■ Task brief
Transcribe every line of the listing below verbatim, keeping the lines in their original order.

■ Data for the task
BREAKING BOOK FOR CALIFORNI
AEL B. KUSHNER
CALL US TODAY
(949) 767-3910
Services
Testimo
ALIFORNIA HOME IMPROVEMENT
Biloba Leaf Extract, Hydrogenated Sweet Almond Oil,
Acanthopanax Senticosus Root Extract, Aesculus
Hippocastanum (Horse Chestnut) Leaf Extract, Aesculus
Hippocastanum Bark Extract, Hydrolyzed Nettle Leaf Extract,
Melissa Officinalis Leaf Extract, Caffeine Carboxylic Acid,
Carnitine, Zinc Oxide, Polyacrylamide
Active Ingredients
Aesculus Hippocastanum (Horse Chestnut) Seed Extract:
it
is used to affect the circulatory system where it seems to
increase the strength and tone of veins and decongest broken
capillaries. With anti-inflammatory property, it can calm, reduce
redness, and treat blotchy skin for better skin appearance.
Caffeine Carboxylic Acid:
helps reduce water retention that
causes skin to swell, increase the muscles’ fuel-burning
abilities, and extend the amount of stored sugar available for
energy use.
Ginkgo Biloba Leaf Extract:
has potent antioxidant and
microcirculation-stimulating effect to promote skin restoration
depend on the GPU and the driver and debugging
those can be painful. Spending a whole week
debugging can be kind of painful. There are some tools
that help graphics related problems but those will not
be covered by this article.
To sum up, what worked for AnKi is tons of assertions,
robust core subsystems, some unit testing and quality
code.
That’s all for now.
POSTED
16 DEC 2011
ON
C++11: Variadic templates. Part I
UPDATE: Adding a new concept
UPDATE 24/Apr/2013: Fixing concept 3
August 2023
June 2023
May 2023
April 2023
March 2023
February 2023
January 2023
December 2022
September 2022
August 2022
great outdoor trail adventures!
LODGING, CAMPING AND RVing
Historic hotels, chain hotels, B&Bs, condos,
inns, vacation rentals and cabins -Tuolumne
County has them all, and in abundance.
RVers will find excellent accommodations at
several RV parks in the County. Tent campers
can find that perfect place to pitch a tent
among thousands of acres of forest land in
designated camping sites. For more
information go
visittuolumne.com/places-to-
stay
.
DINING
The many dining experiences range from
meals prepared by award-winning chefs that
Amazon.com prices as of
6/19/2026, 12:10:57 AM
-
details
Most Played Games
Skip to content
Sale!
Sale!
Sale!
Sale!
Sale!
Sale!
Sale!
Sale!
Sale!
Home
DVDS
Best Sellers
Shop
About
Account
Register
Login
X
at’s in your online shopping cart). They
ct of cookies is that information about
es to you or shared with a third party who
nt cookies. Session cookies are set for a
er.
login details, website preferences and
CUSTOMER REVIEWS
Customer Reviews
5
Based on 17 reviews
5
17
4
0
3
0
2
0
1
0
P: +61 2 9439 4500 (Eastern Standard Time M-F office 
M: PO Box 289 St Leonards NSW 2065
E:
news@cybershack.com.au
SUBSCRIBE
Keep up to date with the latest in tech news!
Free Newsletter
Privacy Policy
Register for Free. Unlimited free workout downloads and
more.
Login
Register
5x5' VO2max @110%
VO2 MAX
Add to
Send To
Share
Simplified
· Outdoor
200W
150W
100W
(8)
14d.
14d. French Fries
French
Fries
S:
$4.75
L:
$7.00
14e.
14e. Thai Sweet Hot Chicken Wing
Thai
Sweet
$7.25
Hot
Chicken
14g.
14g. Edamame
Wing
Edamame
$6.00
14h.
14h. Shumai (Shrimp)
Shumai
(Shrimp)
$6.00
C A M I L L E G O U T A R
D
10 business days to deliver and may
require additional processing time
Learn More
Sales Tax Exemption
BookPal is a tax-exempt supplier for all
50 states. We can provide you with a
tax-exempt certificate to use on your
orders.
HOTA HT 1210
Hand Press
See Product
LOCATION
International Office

■ Result of the task
BREAKING BOOK FOR CALIFORNI
AEL B. KUSHNER
CALL US TODAY
(949) 767-3910
Services
Testimo
ALIFORNIA HOME IMPROVEMENT
Biloba Leaf Extract, Hydrogenated Sweet Almond Oil,
Acanthopanax Senticosus Root Extract, Aesculus
Hippocastanum (Horse Chestnut) Leaf Extract, Aesculus
Hippocastanum Bark Extract, Hydrolyzed Nettle Leaf Extract,
Melissa Officinalis Leaf Extract, Caffeine Carboxylic Acid,
Carnitine, Zinc Oxide, Polyacrylamide
Active Ingredients
Aesculus Hippocastanum (Horse Chestnut) Seed Extract:
it
is used to affect the circulatory system where it seems to
increase the strength and tone of veins and decongest broken
capillaries. With anti-inflammatory property, it can calm, reduce
redness, and treat blotchy skin for better skin appearance.
Caffeine Carboxylic Acid:
helps reduce water retention that
causes skin to swell, increase the muscles’ fuel-burning
abilities, and extend the amount of stored sugar available for
energy use.
Ginkgo Biloba Leaf Extract:
has potent antioxidant and
microcirculation-stimulating effect to promote skin restoration
depend on the GPU and the driver and debugging
those can be painful. Spending a whole week
debugging can be kind of painful. There are some tools
that help graphics related problems but those will not
be covered by this article.
To sum up, what worked for AnKi is tons of assertions,
robust core subsystems, some unit testing and quality
code.
That’s all for now.
POSTED
16 DEC 2011
ON
C++11: Variadic templates. Part I
UPDATE: Adding a new concept
UPDATE 24/Apr/2013: Fixing concept 3
August 2023
June 2023
May 2023
April 2023
March 2023
February 2023
January 2023
December 2022
September 2022
August 2022
great outdoor trail adventures!
LODGING, CAMPING AND RVing
Historic hotels, chain hotels, B&Bs, condos,
inns, vacation rentals and cabins -Tuolumne
County has them all, and in abundance.
RVers will find excellent accommodations at
several RV parks in the County. Tent campers
can find that perfect place to pitch a tent
among thousands of acres of forest land in
designated camping sites. For more
information go
visittuolumne.com/places-to-
stay
.
DINING
The many dining experiences range from
meals prepared by award-winning chefs that
Amazon.com prices as of
6/19/2026, 12:10:57 AM
-
details
Most Played Games
Skip to content
Sale!
Sale!
Sale!
Sale!
Sale!
Sale!
Sale!
Sale!
Sale!
Home
DVDS
Best Sellers
Shop
About
Account
Register
Login
X
at’s in your online shopping cart). They
ct of cookies is that information about
es to you or shared with a third party who
nt cookies. Session cookies are set for a
er.
login details, website preferences and
CUSTOMER REVIEWS
Customer Reviews
5
Based on 17 reviews
5
17
4
0
3
0
2
0
1
0
P: +61 2 9439 4500 (Eastern Standard Time M-F office 
M: PO Box 289 St Leonards NSW 2065
E:
news@cybershack.com.au
SUBSCRIBE
Keep up to date with the latest in tech news!
Free Newsletter
Privacy Policy
Register for Free. Unlimited free workout downloads and
more.
Login
Register
5x5' VO2max @110%
VO2 MAX
Add to
Send To
Share
Simplified
· Outdoor
200W
150W
100W
(8)
14d.
14d. French Fries
French
Fries
S:
$4.75
L:
$7.00
14e.
14e. Thai Sweet Hot Chicken Wing
Thai
Sweet
$7.25
Hot
Chicken
14g.
14g. Edamame
Wing
Edamame
$6.00
14h.
14h. Shumai (Shrimp)
Shumai
(Shrimp)
$6.00
C A M I L L E G O U T A R
D
10 business days to deliver and may
require additional processing time
Learn More
Sales Tax Exemption
BookPal is a tax-exempt supplier for all
50 states. We can provide you with a
tax-exempt certificate to use on your
orders.
HOTA HT 1210
Hand Press
See Product
LOCATION
International Office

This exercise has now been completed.